§ **Your task**
For each statement below, say yes or no to whether it agrees with the text on acquired cutis laxa, and quote the text's deciding words: 1. Type II occurs in infants and toddlers. 2. Laser skin tightening works well as a treatment. 3. Treating a systemic association has been reported to reverse cutis laxa.

Type II (Marshall syndrome) occurs in infants and toddlers and develops in response to acute inflammatory skin lesions. Rare associations with alpha 1 antitrypsin deficiency, arthropod bites and Sweet’s syndrome have been described.


Degradation of elastic fibers through proteolyitc processes is believed to play a role in acquired cutis laxa. This concept is supported by the presence of tissue elastases released after activation of polymorphonuclear leukocytes and monocyte-macrophages in an inflammatory event. IgG and IgA deposits in lesional skin and paraproteinemia have also been reported and raise the possibility of an immunopathogenetically mediated process.

Systemic Implications and Complications

The following systemic organ involvement may occur in acquired cutis laxa type I when disease affects the skin in a generalized manner:

Pulmonary emphysema

Cor pulmonale

Aortic ectasia

Inguinal and umbilical hernias

Gastrointestinal amd urogenic diverticulae

Treatment Options

Treatment options for acquired cutis laxa include:

Plastic reconstructive surgery

Laser skin tightening (only minimally effective)

Treatment for internal complications

Optimal Therapeutic Approach for this Disease

The skin changes do not mandate specific physical considerations but can pose an enormous psychosocial burden by causing a prematurely aged appearance. Although systemic involvement and complications are rare, these need to be treated adequately. Reversal of cutis laxa with treatment of a systemic association has not yet been reported.

Patient Management

If an inciting event is known that has led to the development of cutis laxa; avoidance of reexposure (in case of medications) is recommended.

Unusual Clinical Scenarios to Consider in Patient Management

Although paraneoplastic aquired cutis laxa is rare, any such evaluation should focus on the possible association of myeloma or myelodysplasia.

An unusual rare variant of acquired cutis laxa may have lesions limited to the face unassociated with any systemic implications or prior inflammatory lesions.

What is the Evidence?

Marshall, J, Heyl, T, Weber, HW. “Post inflammatory elastolysis and cutis laxa”. South Afr Med J. vol. 40. 1966. pp. 1016-22. (This is a report of African infants with cutis laxa and anetoderma that developed within areas of preceding urticaria or inflammatory papules).

Shapiro, SD. “Matrix metalloproteinase degradation of extracellular matrix: biological consequences”. Curr Opin Cell Biol. vol. 10. 1998. pp. 602-8. (Review of the role of proteolytic fragments of extracellular matrix proteins in regulating a variety of critical processes in cell biology.)

Krajnc, I, Rems, D, Vizjak, A, Hodl, S. “Acquired generalized cutis laxa with paraproteinemia (IgG lambda). Immunofluorescence study, clinical and histologic findings with review of the literature”. Hautarzt. vol. 47. 1996. pp. 545-9. (Case report of a patient who developed acquired generalized cutis laxa with pulmonary emphysema, esophageal diverticulae and inguinal hernias. Histopathologic changes included IgG lambda chain deposits along preserved elastic fibers in the papillary dermis.)

Hu, Q, Reymond, J-L, Pinel, N, Zabot, MD, Urban, Z. “Inflammatory destruction of elastic fibers in acquired cutis laxa is associated with missense alleles in the elastin and fibulin-5 genes”. J Invest Dermatol. vol. 126. 2006. pp. 283-90. (This is a report of a single patient with acquired generalized cutis laxa in whom missenes changes in the elastin and fibulin 5 genes caused functional impairment in proteolytic processing of tropoelastin and increased deposition of insoluable elastin, respectively.)

Mehta, R, Amladi, S. “Acquired localized cutis laxa of the face: A rare presentation”. Pediatr Dermatol. vol. 28. 2011. pp. 421-3. (A case report of a 16-year-old boy with de novo acquired localized cutis laxa of the face, unaccompanied by any preceding inflammatory lesions, or systemic associations, and a review of five similar cases.)

§ **Data extracts**
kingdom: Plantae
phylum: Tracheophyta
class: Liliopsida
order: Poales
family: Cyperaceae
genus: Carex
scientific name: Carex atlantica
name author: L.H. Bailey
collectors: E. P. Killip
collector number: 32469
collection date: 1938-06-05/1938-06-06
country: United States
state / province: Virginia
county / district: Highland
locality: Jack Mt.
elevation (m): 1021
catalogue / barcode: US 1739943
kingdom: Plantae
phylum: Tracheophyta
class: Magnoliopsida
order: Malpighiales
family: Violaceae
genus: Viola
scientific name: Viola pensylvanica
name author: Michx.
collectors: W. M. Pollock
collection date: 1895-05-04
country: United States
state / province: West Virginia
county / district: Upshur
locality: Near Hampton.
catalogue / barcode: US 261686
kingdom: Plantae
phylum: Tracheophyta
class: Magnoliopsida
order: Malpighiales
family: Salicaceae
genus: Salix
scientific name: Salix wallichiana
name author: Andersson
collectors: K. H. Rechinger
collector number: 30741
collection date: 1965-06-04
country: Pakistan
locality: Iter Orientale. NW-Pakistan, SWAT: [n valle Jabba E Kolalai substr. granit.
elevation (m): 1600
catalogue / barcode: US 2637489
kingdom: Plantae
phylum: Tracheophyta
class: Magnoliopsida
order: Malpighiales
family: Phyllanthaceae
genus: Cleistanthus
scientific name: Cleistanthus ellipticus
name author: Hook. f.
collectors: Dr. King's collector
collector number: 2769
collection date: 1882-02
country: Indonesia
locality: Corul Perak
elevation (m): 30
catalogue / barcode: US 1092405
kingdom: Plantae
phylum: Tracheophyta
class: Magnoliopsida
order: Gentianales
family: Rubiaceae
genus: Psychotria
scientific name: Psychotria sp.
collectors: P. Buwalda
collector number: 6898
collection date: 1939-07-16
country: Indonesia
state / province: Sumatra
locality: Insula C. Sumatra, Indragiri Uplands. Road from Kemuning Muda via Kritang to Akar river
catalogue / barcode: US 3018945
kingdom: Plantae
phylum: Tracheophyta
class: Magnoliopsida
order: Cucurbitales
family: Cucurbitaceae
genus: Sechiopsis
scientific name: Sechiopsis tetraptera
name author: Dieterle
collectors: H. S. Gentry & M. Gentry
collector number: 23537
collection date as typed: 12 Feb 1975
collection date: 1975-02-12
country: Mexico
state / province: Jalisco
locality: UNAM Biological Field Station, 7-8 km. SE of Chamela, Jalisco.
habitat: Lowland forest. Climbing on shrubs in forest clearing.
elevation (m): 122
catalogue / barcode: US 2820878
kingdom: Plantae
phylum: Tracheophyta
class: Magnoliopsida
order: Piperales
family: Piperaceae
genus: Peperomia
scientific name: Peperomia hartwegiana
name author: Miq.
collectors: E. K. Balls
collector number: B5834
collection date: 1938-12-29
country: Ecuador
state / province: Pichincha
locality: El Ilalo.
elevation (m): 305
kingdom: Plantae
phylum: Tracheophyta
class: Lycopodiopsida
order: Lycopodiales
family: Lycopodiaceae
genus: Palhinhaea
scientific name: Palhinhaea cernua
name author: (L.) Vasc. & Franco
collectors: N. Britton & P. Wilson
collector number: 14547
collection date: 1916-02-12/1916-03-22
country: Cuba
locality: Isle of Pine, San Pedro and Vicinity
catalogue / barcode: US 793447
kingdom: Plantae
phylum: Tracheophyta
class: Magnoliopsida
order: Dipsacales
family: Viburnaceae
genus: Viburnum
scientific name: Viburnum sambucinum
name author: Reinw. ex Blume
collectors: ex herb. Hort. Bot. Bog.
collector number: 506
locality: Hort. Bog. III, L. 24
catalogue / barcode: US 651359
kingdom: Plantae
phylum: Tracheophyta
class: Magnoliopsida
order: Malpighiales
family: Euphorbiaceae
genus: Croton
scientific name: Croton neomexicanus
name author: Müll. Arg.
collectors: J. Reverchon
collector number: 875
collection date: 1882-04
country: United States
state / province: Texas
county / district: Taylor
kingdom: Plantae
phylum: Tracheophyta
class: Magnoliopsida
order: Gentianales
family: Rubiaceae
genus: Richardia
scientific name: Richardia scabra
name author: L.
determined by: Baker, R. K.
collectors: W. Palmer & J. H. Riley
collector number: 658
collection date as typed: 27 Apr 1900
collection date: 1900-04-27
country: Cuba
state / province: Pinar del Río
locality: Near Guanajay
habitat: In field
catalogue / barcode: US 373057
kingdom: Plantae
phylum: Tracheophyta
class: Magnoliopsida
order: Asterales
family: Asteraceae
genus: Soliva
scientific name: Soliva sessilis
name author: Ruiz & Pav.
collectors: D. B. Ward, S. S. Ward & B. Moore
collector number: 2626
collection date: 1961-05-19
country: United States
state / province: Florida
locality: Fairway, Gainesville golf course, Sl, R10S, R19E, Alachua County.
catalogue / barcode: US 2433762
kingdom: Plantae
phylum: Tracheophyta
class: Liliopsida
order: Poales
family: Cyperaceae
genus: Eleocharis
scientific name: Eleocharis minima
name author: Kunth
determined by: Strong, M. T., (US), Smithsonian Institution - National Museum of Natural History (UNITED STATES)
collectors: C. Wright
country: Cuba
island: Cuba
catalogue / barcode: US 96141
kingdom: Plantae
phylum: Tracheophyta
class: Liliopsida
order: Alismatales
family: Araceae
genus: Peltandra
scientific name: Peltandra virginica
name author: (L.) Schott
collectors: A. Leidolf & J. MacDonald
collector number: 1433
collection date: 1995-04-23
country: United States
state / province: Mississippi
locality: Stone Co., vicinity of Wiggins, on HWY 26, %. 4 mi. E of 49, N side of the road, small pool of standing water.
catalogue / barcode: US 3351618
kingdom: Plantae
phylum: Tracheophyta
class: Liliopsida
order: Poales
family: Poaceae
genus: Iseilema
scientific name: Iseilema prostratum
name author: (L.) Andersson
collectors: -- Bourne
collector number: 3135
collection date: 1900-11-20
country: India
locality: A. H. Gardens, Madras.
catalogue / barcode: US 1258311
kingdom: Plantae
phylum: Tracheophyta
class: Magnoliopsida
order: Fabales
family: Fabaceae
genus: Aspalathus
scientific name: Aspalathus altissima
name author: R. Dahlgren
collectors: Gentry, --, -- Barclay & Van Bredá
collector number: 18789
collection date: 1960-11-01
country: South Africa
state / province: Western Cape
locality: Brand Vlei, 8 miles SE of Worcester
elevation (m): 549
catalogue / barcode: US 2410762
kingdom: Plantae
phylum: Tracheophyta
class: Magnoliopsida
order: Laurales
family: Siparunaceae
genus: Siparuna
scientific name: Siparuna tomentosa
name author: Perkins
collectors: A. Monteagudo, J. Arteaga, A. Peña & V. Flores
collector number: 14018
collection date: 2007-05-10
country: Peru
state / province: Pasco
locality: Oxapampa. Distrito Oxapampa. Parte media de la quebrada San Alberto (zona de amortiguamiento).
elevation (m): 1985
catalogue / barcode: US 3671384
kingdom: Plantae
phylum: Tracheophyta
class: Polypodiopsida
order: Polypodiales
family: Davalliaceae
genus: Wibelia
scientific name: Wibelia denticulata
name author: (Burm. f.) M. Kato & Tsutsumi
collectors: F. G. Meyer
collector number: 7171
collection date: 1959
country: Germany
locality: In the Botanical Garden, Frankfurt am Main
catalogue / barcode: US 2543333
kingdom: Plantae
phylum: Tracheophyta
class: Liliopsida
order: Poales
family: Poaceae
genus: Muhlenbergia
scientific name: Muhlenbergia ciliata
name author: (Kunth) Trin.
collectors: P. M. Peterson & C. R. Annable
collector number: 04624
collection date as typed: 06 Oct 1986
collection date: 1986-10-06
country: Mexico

§ **Result of the exercise**
1. Yes: "Type II (Marshall syndrome) occurs in infants and toddlers"
2. No: "Laser skin tightening (only minimally effective)"
3. No: "Reversal of cutis laxa with treatment of a systemic association has not yet been reported."